▸ Requirement: Wherever "프로그램" turns up in a line of the entries below, that line counts. Say how many such lines there are, with no other words.
————
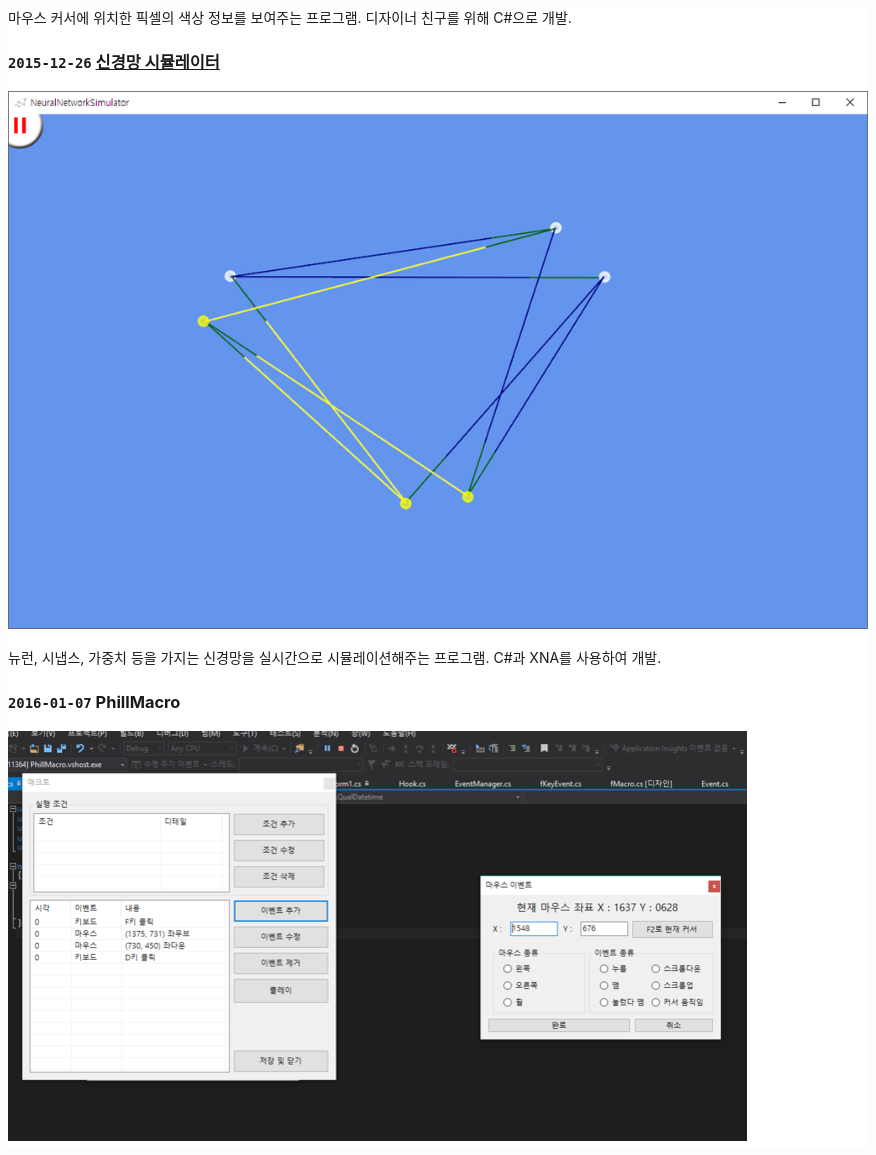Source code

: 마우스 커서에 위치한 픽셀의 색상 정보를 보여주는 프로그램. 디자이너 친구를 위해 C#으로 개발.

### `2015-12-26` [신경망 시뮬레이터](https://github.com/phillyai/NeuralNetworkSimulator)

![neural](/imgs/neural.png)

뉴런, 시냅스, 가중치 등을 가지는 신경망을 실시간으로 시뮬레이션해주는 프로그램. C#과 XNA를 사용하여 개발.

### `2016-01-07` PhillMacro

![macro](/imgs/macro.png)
————
▸ Result of the exercise: 2